Bund wird aktivMehr als doppelt so viele Fälle von Sklaverei in der Schweiz
aru
29.1.2023
Waren es 2020 noch 15 Fälle von Arbeitsausbeutung, wurden ein Jahr später schon 40 Fälle polizeilich verfolgt. Nun rückt die moderne Sklaverei in den Fokus des Bundes.
aru
29.01.2023, 15:50
aru
Für viele ist ein Job in der Schweiz ein Volltreffer, ein Glücksfall. Dass vermeintlich gute Angebote aber auch das Gegenteil sein können, zeigt ein Fall, der in Winterthur vor Gericht kam. Wie die «NZZ am Sonntag» schreibt, sei eine Frau jahrelang von einem Ehepaar als Sklavin gehalten worden.

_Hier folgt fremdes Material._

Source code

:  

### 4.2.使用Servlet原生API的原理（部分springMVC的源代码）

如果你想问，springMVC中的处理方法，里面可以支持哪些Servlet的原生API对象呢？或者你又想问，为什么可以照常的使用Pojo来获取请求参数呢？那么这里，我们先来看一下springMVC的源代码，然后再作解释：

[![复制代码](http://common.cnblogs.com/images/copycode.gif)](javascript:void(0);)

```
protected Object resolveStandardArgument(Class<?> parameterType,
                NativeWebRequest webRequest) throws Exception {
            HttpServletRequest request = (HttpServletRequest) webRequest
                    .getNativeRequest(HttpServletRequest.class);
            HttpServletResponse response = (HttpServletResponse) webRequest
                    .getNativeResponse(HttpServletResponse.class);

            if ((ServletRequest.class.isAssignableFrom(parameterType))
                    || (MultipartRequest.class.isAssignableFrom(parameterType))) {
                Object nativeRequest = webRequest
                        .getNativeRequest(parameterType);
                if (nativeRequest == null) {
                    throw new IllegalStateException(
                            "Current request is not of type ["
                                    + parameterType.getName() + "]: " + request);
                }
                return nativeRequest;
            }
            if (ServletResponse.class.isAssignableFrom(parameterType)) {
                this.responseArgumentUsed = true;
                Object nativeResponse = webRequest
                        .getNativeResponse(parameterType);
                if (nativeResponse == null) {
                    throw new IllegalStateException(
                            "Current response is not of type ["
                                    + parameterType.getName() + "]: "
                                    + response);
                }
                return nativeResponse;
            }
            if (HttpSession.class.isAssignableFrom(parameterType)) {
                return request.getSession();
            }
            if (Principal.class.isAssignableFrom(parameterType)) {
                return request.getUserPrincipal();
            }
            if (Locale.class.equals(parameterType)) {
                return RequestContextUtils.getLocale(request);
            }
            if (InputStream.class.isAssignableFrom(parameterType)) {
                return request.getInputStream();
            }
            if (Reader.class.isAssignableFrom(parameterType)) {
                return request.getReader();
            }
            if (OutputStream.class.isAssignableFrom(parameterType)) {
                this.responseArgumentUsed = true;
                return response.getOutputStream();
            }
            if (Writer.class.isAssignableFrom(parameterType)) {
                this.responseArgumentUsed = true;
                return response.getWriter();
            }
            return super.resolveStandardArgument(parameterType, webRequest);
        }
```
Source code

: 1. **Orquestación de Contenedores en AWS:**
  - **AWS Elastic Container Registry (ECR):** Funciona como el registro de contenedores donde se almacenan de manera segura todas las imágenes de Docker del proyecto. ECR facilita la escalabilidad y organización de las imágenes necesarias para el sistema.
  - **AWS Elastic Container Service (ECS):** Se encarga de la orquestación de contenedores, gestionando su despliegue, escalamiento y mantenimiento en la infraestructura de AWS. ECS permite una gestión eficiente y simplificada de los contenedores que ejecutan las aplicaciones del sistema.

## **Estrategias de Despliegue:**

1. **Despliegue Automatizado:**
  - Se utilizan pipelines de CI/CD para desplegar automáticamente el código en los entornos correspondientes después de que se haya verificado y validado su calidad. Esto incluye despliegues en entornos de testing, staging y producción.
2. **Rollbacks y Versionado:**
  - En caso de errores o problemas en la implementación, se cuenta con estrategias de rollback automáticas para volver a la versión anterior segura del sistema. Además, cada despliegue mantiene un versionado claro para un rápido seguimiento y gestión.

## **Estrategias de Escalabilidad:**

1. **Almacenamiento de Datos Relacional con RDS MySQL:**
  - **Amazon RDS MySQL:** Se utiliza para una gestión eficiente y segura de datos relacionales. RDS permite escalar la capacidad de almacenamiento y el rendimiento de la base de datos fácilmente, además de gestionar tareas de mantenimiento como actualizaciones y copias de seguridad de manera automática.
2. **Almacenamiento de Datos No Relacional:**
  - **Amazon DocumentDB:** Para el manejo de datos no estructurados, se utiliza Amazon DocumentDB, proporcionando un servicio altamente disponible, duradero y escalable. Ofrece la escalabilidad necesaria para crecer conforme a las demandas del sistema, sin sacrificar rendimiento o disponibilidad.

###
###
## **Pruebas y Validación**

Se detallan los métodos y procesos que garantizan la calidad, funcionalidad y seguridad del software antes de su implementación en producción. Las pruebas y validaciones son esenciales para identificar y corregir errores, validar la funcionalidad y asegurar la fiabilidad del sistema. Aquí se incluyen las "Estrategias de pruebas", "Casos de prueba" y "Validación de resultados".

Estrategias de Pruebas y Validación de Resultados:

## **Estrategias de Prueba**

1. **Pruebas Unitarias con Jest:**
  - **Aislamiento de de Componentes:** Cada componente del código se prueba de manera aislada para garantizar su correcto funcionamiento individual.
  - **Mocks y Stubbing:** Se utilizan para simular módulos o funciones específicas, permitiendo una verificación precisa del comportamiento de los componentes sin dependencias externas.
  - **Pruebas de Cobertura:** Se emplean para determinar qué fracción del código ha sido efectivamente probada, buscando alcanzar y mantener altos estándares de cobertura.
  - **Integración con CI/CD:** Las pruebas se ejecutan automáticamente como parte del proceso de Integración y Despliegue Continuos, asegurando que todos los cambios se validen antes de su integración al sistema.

Die junge Frau wurde im Ausland für eine Stelle als Kindermädchen in Winterthur gesucht. Doch wurde der Job zum Martyrium, da sie geschlagen und erniedrigt worden sei. Zudem musste sie ihren Pass abgeben und geschlafen hat sie auf einer Matratze auf dem Boden. Das Paar wurde diesen Sommer zu Freiheitsstrafen verurteilt.
Schwierig, an die Opfer zu gelangen
2020 wurden in der Schweiz noch 15 Fälle von Arbeitsausbeutung polizeilich ermittelt, 2021 waren es bereits 40 Fälle. Dies ergibt eine noch nicht veröffentlichte Statistik, die der «NZZ am Sonntag» vorliegt.
«Arbeitsausbeutung dürfte viel weiter verbreitet sein als gemeinhin angenommen.»
Sarah Schilliger
Forscherin an der Universität Bern
Diese Zahlen zeigen, was Spezialist*innen vermutet hatten: «Arbeitsausbeutung dürfte viel weiter verbreitet sein als gemeinhin angenommen», sagt Sarah Schilliger, Forscherin an der Universität Bern. Sie hat zum Thema Arbeitsausbeutung mehrfach publiziert und geht von einer sehr hohen Dunkelziffer aus.
Da Arbeitsausbeutung im Gegensatz zu Zwangsprostitution im privaten Raum stattfinde, sei es schwieriger an die Opfer zu gelangen. Sexuelle Ausbeutung geschehe eher im halböffentlichen Raum.
34'000 Sans-Papiers als Haushaltshilfen
Die Zahl, welche das Staatssekretariat für Migration veröffentlicht, ist erstaunlich. Dort geht man davon aus, dass in der Schweiz rund 34'000 Sans-Papiers als Hausangestellte arbeiten.
Nun wird der Bund aktiv: Anfang Jahr trat der dritte nationale Aktionsplan gegen Menschenhandel in Kraft, wobei Arbeitsausbeutung erstmals einen Schwerpunkt darstelle, so die «NZZ am Sonntag».